Seguramente
no lo recordareis, porque han pasado muchos años, pero la biblioteca
de Pippi en Kunterbunt (“Villa Colorines”) era una de las
habitaciones que daba al porche donde solía estar refugiado Pequeño
Tío. En casa de Pippi no había libros, solo “píldoras”, porque
nuestra pequeña y vieja amiga no tenía tiempo para leer más que
unas pocas líneas seguidas entre sus múltiples actividades legales
e ilegales.
Así
pues, su biblioteca estaba compuesta de multitud de hojas sueltas que
se amontonaban en confusas pilas sobre las estanterías vacías y la
gran mesa camilla bajo la que encendía el brasero de picón.
Hoy
Pippilotta Viktualia Rogaldina Shokominza Langstrumpf ha entrado a la
biblioteca en uno de los esporádicos momentos en los que se atenuaba
su frenética actividad.

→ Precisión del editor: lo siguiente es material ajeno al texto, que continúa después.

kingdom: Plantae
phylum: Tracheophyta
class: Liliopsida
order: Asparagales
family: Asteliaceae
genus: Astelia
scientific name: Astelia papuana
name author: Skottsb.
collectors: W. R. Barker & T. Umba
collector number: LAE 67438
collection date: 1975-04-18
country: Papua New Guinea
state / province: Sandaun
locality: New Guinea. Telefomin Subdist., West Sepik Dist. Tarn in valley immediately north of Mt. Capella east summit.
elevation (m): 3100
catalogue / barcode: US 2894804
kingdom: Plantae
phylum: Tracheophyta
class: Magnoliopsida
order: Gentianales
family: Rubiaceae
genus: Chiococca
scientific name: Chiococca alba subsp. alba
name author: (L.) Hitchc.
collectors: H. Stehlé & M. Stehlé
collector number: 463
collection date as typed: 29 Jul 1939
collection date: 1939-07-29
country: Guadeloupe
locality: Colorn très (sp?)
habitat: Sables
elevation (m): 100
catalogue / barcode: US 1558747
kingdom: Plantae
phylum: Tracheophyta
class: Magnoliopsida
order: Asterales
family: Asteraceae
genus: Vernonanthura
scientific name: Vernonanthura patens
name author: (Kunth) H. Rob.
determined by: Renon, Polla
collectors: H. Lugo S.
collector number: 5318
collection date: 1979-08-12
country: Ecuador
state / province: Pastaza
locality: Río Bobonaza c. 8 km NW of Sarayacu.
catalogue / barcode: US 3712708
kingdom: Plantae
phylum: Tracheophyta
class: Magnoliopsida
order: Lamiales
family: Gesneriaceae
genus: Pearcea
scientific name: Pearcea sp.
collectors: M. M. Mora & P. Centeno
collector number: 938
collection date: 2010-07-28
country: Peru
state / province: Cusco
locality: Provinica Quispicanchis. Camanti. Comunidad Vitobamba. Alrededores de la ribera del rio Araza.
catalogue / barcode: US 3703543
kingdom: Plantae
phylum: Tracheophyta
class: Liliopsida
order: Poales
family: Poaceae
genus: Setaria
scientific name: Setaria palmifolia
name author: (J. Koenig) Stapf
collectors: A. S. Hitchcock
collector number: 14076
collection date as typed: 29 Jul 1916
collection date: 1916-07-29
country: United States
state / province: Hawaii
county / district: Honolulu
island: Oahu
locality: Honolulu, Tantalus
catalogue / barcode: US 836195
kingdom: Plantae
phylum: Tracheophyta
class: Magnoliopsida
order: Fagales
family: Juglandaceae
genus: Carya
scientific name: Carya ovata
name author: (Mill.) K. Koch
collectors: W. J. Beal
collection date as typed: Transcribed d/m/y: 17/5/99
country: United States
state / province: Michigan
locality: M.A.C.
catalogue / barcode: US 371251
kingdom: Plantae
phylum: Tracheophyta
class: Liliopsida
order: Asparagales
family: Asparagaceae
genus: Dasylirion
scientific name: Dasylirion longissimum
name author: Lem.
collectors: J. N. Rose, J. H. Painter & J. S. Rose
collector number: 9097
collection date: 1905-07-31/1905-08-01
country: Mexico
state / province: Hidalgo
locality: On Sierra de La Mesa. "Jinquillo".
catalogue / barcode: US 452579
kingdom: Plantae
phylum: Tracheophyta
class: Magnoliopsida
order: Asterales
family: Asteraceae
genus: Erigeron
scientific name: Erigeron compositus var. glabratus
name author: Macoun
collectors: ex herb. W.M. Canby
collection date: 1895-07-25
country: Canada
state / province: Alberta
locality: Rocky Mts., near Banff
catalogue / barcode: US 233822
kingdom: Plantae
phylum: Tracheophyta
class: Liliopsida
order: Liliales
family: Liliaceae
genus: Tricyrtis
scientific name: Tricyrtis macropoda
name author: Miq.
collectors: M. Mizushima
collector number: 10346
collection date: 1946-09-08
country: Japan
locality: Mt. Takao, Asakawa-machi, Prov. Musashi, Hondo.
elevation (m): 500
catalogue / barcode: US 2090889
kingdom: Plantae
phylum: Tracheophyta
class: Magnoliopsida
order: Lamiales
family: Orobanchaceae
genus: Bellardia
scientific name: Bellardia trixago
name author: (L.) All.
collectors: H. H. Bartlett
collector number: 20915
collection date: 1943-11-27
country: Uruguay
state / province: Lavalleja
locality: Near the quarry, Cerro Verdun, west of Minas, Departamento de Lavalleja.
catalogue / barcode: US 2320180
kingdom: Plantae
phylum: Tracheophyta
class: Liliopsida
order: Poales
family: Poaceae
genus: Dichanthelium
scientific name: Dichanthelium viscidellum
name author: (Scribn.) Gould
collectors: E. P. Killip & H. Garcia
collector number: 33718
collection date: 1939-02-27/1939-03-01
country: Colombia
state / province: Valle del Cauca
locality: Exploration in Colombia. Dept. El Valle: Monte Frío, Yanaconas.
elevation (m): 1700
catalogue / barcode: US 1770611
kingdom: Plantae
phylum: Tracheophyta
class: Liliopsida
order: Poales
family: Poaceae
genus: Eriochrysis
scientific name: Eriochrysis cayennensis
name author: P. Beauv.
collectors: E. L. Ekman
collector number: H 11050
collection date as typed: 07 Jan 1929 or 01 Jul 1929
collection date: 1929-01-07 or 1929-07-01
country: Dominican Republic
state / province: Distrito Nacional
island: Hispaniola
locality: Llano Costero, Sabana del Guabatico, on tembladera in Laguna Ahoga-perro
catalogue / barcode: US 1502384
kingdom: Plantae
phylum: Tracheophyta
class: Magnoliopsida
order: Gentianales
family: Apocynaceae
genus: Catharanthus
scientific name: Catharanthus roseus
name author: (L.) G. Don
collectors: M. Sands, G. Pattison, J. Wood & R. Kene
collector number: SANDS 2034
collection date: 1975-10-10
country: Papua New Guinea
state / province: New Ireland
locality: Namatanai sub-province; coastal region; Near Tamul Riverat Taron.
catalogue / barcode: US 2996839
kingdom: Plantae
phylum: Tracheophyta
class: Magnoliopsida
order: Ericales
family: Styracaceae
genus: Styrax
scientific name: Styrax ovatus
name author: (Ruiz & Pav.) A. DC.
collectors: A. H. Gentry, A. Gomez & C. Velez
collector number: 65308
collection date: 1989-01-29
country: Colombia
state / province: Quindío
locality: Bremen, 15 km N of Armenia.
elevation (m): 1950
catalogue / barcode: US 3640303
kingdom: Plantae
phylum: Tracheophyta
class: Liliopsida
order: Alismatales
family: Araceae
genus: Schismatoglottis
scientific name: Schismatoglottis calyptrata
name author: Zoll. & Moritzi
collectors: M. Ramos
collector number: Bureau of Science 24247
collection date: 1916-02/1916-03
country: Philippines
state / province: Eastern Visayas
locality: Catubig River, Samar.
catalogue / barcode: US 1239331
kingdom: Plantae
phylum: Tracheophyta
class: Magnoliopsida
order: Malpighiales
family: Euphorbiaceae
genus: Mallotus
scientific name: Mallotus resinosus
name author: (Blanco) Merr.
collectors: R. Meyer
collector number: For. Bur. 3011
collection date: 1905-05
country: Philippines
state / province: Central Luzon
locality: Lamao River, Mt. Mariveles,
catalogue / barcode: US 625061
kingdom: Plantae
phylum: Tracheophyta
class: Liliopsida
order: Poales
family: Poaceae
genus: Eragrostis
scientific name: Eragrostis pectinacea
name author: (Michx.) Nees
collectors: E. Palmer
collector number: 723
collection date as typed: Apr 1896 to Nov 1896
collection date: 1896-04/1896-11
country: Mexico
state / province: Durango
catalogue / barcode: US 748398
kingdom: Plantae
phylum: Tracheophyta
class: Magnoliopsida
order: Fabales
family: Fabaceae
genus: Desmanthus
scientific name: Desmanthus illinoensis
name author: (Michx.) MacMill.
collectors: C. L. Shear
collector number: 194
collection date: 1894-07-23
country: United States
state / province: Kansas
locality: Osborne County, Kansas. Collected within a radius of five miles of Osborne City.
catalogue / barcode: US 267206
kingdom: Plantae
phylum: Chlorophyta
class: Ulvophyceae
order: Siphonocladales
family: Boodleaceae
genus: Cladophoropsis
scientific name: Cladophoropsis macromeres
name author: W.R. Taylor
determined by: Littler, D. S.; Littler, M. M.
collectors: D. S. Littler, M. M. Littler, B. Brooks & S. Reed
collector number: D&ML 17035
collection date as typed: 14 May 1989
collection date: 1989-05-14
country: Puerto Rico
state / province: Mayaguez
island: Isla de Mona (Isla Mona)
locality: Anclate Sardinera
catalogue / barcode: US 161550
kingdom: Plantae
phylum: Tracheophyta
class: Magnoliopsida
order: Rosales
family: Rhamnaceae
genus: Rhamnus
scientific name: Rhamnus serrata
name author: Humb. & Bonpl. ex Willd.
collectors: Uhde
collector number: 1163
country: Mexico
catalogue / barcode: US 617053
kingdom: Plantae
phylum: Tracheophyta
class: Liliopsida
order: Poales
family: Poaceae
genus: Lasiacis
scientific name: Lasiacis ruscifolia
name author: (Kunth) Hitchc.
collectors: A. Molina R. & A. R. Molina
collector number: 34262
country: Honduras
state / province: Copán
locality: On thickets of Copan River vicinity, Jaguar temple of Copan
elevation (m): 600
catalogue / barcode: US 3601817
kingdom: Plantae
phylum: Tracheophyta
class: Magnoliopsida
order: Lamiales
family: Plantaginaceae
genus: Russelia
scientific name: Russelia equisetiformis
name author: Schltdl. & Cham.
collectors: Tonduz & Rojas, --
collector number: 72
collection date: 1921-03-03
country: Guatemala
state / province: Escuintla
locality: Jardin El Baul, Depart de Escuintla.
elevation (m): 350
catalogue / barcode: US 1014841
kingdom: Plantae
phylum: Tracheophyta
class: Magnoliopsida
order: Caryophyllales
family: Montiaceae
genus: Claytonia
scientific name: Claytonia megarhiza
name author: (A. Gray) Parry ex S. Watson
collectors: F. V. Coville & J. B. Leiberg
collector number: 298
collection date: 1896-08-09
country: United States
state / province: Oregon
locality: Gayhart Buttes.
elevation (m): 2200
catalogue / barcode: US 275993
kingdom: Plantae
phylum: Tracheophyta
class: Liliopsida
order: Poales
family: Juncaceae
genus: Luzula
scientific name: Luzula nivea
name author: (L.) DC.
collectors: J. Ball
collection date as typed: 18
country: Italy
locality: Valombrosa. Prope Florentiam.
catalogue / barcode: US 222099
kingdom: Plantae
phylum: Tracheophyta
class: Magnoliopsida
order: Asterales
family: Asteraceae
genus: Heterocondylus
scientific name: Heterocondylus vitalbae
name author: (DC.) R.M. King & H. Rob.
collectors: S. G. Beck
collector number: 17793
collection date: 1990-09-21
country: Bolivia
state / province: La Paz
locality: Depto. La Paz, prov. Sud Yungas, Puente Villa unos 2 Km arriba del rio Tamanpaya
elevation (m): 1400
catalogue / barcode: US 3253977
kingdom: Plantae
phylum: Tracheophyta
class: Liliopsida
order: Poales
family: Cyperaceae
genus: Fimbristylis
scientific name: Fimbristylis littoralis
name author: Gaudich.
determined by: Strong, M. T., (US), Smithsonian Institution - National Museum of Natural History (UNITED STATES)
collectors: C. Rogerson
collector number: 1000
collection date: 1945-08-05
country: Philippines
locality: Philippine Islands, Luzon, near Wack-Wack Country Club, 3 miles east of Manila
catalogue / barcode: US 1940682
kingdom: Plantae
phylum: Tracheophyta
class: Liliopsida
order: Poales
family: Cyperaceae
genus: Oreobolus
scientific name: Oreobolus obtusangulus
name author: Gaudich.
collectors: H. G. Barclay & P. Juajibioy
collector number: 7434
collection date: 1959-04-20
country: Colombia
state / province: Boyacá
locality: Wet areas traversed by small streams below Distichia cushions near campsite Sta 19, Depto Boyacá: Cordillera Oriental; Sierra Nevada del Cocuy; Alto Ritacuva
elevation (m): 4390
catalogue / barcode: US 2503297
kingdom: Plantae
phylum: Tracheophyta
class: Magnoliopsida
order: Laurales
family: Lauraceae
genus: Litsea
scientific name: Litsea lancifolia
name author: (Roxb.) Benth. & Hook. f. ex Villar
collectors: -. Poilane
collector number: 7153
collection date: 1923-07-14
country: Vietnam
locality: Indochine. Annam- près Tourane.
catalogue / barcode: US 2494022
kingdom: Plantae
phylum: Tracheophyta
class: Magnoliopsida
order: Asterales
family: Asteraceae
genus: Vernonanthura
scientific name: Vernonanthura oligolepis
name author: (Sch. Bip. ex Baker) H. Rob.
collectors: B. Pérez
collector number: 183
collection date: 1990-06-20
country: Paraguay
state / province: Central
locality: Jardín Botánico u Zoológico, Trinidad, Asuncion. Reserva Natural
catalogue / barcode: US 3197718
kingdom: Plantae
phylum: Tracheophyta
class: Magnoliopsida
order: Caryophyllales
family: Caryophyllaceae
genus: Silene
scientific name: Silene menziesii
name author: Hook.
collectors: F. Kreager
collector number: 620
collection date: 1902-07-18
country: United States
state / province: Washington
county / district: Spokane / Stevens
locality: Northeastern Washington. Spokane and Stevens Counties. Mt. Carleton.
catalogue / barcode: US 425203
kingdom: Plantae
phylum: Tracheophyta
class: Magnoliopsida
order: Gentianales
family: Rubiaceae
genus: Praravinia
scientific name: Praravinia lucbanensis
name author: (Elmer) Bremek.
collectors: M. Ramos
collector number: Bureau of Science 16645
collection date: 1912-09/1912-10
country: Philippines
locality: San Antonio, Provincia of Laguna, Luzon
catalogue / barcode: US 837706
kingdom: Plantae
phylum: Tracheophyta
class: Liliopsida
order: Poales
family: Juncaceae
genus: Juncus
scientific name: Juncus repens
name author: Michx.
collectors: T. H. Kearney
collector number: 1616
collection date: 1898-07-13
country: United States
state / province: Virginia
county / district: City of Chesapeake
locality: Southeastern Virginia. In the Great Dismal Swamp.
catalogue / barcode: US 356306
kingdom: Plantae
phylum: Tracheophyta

Ha tomado una de las hojas que esperan
polvorientas sobre la mesa y se ha hundido en el sillón que hay bajo
el ventanal. Al otro lado Pequeño Tío la observa entre orgulloso y
divertido.
-¿Tu
de que te ríes? -le pregunta Pippi a través del cristal
polvoriento.
Esto
es lo que después ha leído.
Le dices a un ciego, Estás libre, le
abres la puerta que lo separaba del mundo, Vete, estás libre,
volvemos a decirle, y no se va, se queda allí parado en medio de la
calle, él y los otros, están asustados, no saben adónde ir, y es
que no hay comparación entre vivir en un laberinto racional, como
es, por definición, un manicomio, y aventurarse sin mano de guía ni
traílla de perro, en el laberinto enloquecido de la ciudad, donde de
nada va a servir la memoria, pues sólo será capaz de mostrar la
imagen de los lugares y no de los caminos para llegar. Apostados ante
el edificio, que arde de un extremo a otro, los ciegos sienten en la
cara las olas vivas del calor del incendio, las reciben como algo que
en cierto modo los resguarda, como antes habían sido las paredes,
prisión y seguridad al mismo tiempo. Se mantienen juntos, apretados,
como un rebaño, ninguno quiere ser la oveja perdida , porque de
antemano saben que no habrá pastor para buscarlos.